** Information shown **

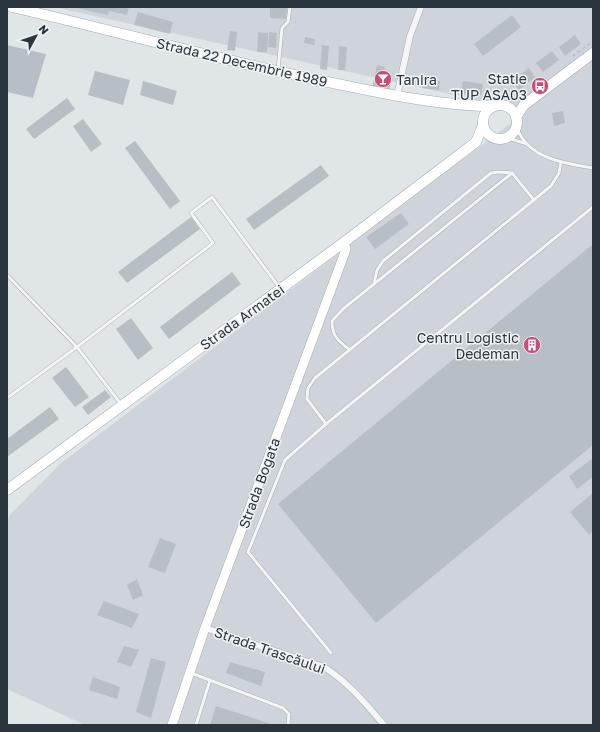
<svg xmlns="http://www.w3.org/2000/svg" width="600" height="732" viewBox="0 0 600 732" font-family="'Golos Text',sans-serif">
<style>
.built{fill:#ced4da}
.building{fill:#b8bfc4}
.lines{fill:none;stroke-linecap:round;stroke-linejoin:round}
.service-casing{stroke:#a6adb2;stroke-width:4}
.minor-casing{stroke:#a6adb2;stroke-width:7}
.secondary-casing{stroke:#a6adb2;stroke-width:10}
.primary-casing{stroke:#a0abb3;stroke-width:11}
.path{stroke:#b7bbc0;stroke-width:1.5;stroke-dasharray:3 3;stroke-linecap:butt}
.service{stroke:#f3f5f7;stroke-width:3}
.minor{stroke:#f3f5f7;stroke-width:6}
.secondary{stroke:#fff;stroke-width:9}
.primary{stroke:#fff;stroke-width:10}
.labels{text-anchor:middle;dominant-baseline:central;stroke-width:3;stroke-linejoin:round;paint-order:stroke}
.street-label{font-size:14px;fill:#2a353e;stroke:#f0f3f6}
.poi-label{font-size:14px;fill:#2a353e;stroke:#f0f3f6;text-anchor:end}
</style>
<rect width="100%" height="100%" fill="#e0e5e8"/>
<path class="built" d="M54,7H593V725H85L7,689V526L9,516L60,464L527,111Z"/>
<g class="building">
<path d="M77,7H129L127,15L109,11L108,15L77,8Z"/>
<path d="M270,7H287L286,19L270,18Z"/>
<path d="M138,12L173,22L170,34L134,25Z"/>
<path d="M512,15L521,27L483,56L474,44Z"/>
<path d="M230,31L237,32L235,51L227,50Z"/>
<path d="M258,32L268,33L267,52H257Z"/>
<path d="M269,32L277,33L276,48L268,47Z"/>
<path d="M575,35L581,44L565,56L559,47Z"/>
<path d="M305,37L315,39L314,45L304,43Z"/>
<path d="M7,45L46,54L33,98L7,92Z"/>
<path d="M322,45L329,46L327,70L320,69Z"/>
<path d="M339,46L347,47L345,70H338Z"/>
<path d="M552,51L559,60L543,72L536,63Z"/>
<path d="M377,65L385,67L383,73L392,75L389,92L372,89Z"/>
<path d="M529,68L535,77L519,90L512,81Z"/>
<path d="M95,71L130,80L123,105L88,95Z"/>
<path d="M423,78L440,81L439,90L422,88Z"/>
<path d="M143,81L177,91L173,105L140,95Z"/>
<path d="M463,81L483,84L481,95L461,93Z"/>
<path d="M67,98L75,109L34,139L26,129Z"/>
<path d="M563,111L565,123L554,126L552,113Z"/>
<path d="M83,119L102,144L91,152L73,126Z"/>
<path d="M135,141L180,201L170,209L125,148Z"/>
<path d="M321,165L329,176L254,230L246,219Z"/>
<path d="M401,213L409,224L375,249L366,237Z"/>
<path d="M191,217L200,229L127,283L118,272Z"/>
<path d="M593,244V445L376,623L278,504Z"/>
<path d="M232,272L241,284L169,339L160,327Z"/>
<path d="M131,318L153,348L138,360L116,329Z"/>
<path d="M66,367L89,397L75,407L52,378Z"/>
<path d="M105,390L111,397L88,415L82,407Z"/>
<path d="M50,407L59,419L7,457V439Z"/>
<path d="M593,458V477L577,489L569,476Z"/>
<path d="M593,493V531L589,535L570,512Z"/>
<path d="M160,538L176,544L165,573L148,567Z"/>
<path d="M137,579L143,595L133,600L127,585Z"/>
<path d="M104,601L139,614L132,628L97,615Z"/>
<path d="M124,646L139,650L131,667L117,662Z"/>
<path d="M151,658L166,662L151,718L136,712Z"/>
<path d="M230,662L265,672L261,686L226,673Z"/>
<path d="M93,677L120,687L117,699L89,690Z"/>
<path d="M216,706L274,725H210Z"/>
</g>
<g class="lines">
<defs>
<g id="service">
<path d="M278,70L282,28L288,22L290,7"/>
<path d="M516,127C519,133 522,139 526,143C542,161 571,164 593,168"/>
<path d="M508,138L527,144"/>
<path d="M7,275L77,347L121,404"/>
<path d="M374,284L377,270L383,261L491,173L498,172L512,173L534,200"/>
<path d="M350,350C338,341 332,336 332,321L343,309L512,173"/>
<path d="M7,398L77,347L213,243L191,213L212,197L279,287"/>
<path d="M326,424L307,399L308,388L315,378L551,186L559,173L561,162"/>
<path d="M331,653L248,552L285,460L326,424L593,207"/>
<path d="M191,673L283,708L289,714L288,725"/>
<path d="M196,725L210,680"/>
</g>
<g id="minor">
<path d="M397,96L410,36L421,7"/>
<path d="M205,628L324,667C350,684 364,702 384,725"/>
</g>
<path id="secondary" d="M172,725L205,628L345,252L346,248L343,243"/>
<g id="primary">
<path d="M12,7C120,32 225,62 333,83C386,94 441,106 495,106"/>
<circle cx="500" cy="122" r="17"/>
<path d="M516,117L524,105L593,53"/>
<path d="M7,490L343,243L459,155L476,142L483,125"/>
</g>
</defs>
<use href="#service" class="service-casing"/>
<use href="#minor" class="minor-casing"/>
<use href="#secondary" class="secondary-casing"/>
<use href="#primary" class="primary-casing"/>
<path class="path" d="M573,56L593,41"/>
<use href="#service" class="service"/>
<use href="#minor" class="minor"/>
<use href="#secondary" class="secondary"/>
<use href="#primary" class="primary"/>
</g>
<defs>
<symbol id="bar-disc" viewBox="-11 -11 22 22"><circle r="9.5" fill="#c44e75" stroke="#f0f3f6"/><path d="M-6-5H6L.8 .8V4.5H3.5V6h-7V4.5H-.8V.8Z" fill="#fff"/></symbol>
<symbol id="bus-disc" viewBox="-11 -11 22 22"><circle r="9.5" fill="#c44e75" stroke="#f0f3f6"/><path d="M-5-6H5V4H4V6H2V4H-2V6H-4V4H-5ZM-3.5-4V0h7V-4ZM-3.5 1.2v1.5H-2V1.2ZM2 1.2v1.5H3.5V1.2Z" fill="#fff"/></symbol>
<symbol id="building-disc" viewBox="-11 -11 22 22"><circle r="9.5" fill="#c44e75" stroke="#f0f3f6"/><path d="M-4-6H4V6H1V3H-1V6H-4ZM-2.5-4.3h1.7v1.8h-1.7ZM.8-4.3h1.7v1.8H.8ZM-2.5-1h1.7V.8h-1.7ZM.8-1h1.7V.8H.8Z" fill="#fff"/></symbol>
</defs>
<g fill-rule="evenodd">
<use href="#bar-disc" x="373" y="69" width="20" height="20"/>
<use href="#bus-disc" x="530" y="76" width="20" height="20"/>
<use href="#building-disc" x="522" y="335" width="20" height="20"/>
</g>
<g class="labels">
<g class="street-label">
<text transform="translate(242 62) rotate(13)">Strada 22 Decembrie 1989</text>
<text transform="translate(242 317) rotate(-36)">Strada Armatei</text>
<text transform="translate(259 483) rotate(-70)">Strada Bogata</text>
<text transform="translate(270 650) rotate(19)">Strada Trascăului</text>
</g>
<g class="poi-label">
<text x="527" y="78">Statie<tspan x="527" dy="16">TUP ASA03</tspan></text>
<text x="396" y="79" text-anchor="start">Tanira</text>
<text x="519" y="337">Centru Logistic<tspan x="519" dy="16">Dedeman</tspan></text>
</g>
</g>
<rect width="600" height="732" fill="none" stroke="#2a353e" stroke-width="16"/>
<g transform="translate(36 36) rotate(50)" stroke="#f0f3f6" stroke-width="3" paint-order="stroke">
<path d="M0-3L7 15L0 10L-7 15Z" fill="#2a353e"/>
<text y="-6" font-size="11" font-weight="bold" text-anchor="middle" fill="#2a353e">N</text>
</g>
</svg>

** What you have to do **
Transcribe every line of the listing above exactly; skip the pictures.

** Result of this exercise **
<svg xmlns="http://www.w3.org/2000/svg" width="600" height="732" viewBox="0 0 600 732" font-family="'Golos Text',sans-serif">
<style>
.built{fill:#ced4da}
.building{fill:#b8bfc4}
.lines{fill:none;stroke-linecap:round;stroke-linejoin:round}
.service-casing{stroke:#a6adb2;stroke-width:4}
.minor-casing{stroke:#a6adb2;stroke-width:7}
.secondary-casing{stroke:#a6adb2;stroke-width:10}
.primary-casing{stroke:#a0abb3;stroke-width:11}
.path{stroke:#b7bbc0;stroke-width:1.5;stroke-dasharray:3 3;stroke-linecap:butt}
.service{stroke:#f3f5f7;stroke-width:3}
.minor{stroke:#f3f5f7;stroke-width:6}
.secondary{stroke:#fff;stroke-width:9}
.primary{stroke:#fff;stroke-width:10}
.labels{text-anchor:middle;dominant-baseline:central;stroke-width:3;stroke-linejoin:round;paint-order:stroke}
.street-label{font-size:14px;fill:#2a353e;stroke:#f0f3f6}
.poi-label{font-size:14px;fill:#2a353e;stroke:#f0f3f6;text-anchor:end}
</style>
<rect width="100%" height="100%" fill="#e0e5e8"/>
<path class="built" d="M54,7H593V725H85L7,689V526L9,516L60,464L527,111Z"/>
<g class="building">
<path d="M77,7H129L127,15L109,11L108,15L77,8Z"/>
<path d="M270,7H287L286,19L270,18Z"/>
<path d="M138,12L173,22L170,34L134,25Z"/>
<path d="M512,15L521,27L483,56L474,44Z"/>
<path d="M230,31L237,32L235,51L227,50Z"/>
<path d="M258,32L268,33L267,52H257Z"/>
<path d="M269,32L277,33L276,48L268,47Z"/>
<path d="M575,35L581,44L565,56L559,47Z"/>
<path d="M305,37L315,39L314,45L304,43Z"/>
<path d="M7,45L46,54L33,98L7,92Z"/>
<path d="M322,45L329,46L327,70L320,69Z"/>
<path d="M339,46L347,47L345,70H338Z"/>
<path d="M552,51L559,60L543,72L536,63Z"/>
<path d="M377,65L385,67L383,73L392,75L389,92L372,89Z"/>
<path d="M529,68L535,77L519,90L512,81Z"/>
<path d="M95,71L130,80L123,105L88,95Z"/>
<path d="M423,78L440,81L439,90L422,88Z"/>
<path d="M143,81L177,91L173,105L140,95Z"/>
<path d="M463,81L483,84L481,95L461,93Z"/>
<path d="M67,98L75,109L34,139L26,129Z"/>
<path d="M563,111L565,123L554,126L552,113Z"/>
<path d="M83,119L102,144L91,152L73,126Z"/>
<path d="M135,141L180,201L170,209L125,148Z"/>
<path d="M321,165L329,176L254,230L246,219Z"/>
<path d="M401,213L409,224L375,249L366,237Z"/>
<path d="M191,217L200,229L127,283L118,272Z"/>
<path d="M593,244V445L376,623L278,504Z"/>
<path d="M232,272L241,284L169,339L160,327Z"/>
<path d="M131,318L153,348L138,360L116,329Z"/>
<path d="M66,367L89,397L75,407L52,378Z"/>
<path d="M105,390L111,397L88,415L82,407Z"/>
<path d="M50,407L59,419L7,457V439Z"/>
<path d="M593,458V477L577,489L569,476Z"/>
<path d="M593,493V531L589,535L570,512Z"/>
<path d="M160,538L176,544L165,573L148,567Z"/>
<path d="M137,579L143,595L133,600L127,585Z"/>
<path d="M104,601L139,614L132,628L97,615Z"/>
<path d="M124,646L139,650L131,667L117,662Z"/>
<path d="M151,658L166,662L151,718L136,712Z"/>
<path d="M230,662L265,672L261,686L226,673Z"/>
<path d="M93,677L120,687L117,699L89,690Z"/>
<path d="M216,706L274,725H210Z"/>
</g>
<g class="lines">
<defs>
<g id="service">
<path d="M278,70L282,28L288,22L290,7"/>
<path d="M516,127C519,133 522,139 526,143C542,161 571,164 593,168"/>
<path d="M508,138L527,144"/>
<path d="M7,275L77,347L121,404"/>
<path d="M374,284L377,270L383,261L491,173L498,172L512,173L534,200"/>
<path d="M350,350C338,341 332,336 332,321L343,309L512,173"/>
<path d="M7,398L77,347L213,243L191,213L212,197L279,287"/>
<path d="M326,424L307,399L308,388L315,378L551,186L559,173L561,162"/>
<path d="M331,653L248,552L285,460L326,424L593,207"/>
<path d="M191,673L283,708L289,714L288,725"/>
<path d="M196,725L210,680"/>
</g>
<g id="minor">
<path d="M397,96L410,36L421,7"/>
<path d="M205,628L324,667C350,684 364,702 384,725"/>
</g>
<path id="secondary" d="M172,725L205,628L345,252L346,248L343,243"/>
<g id="primary">
<path d="M12,7C120,32 225,62 333,83C386,94 441,106 495,106"/>
<circle cx="500" cy="122" r="17"/>
<path d="M516,117L524,105L593,53"/>
<path d="M7,490L343,243L459,155L476,142L483,125"/>
</g>
</defs>
<use href="#service" class="service-casing"/>
<use href="#minor" class="minor-casing"/>
<use href="#secondary" class="secondary-casing"/>
<use href="#primary" class="primary-casing"/>
<path class="path" d="M573,56L593,41"/>
<use href="#service" class="service"/>
<use href="#minor" class="minor"/>
<use href="#secondary" class="secondary"/>
<use href="#primary" class="primary"/>
</g>
<defs>
<symbol id="bar-disc" viewBox="-11 -11 22 22"><circle r="9.5" fill="#c44e75" stroke="#f0f3f6"/><path d="M-6-5H6L.8 .8V4.5H3.5V6h-7V4.5H-.8V.8Z" fill="#fff"/></symbol>
<symbol id="bus-disc" viewBox="-11 -11 22 22"><circle r="9.5" fill="#c44e75" stroke="#f0f3f6"/><path d="M-5-6H5V4H4V6H2V4H-2V6H-4V4H-5ZM-3.5-4V0h7V-4ZM-3.5 1.2v1.5H-2V1.2ZM2 1.2v1.5H3.5V1.2Z" fill="#fff"/></symbol>
<symbol id="building-disc" viewBox="-11 -11 22 22"><circle r="9.5" fill="#c44e75" stroke="#f0f3f6"/><path d="M-4-6H4V6H1V3H-1V6H-4ZM-2.5-4.3h1.7v1.8h-1.7ZM.8-4.3h1.7v1.8H.8ZM-2.5-1h1.7V.8h-1.7ZM.8-1h1.7V.8H.8Z" fill="#fff"/></symbol>
</defs>
<g fill-rule="evenodd">
<use href="#bar-disc" x="373" y="69" width="20" height="20"/>
<use href="#bus-disc" x="530" y="76" width="20" height="20"/>
<use href="#building-disc" x="522" y="335" width="20" height="20"/>
</g>
<g class="labels">
<g class="street-label">
<text transform="translate(242 62) rotate(13)">Strada 22 Decembrie 1989</text>
<text transform="translate(242 317) rotate(-36)">Strada Armatei</text>
<text transform="translate(259 483) rotate(-70)">Strada Bogata</text>
<text transform="translate(270 650) rotate(19)">Strada Trascăului</text>
</g>
<g class="poi-label">
<text x="527" y="78">Statie<tspan x="527" dy="16">TUP ASA03</tspan></text>
<text x="396" y="79" text-anchor="start">Tanira</text>
<text x="519" y="337">Centru Logistic<tspan x="519" dy="16">Dedeman</tspan></text>
</g>
</g>
<rect width="600" height="732" fill="none" stroke="#2a353e" stroke-width="16"/>
<g transform="translate(36 36) rotate(50)" stroke="#f0f3f6" stroke-width="3" paint-order="stroke">
<path d="M0-3L7 15L0 10L-7 15Z" fill="#2a353e"/>
<text y="-6" font-size="11" font-weight="bold" text-anchor="middle" fill="#2a353e">N</text>
</g>
</svg>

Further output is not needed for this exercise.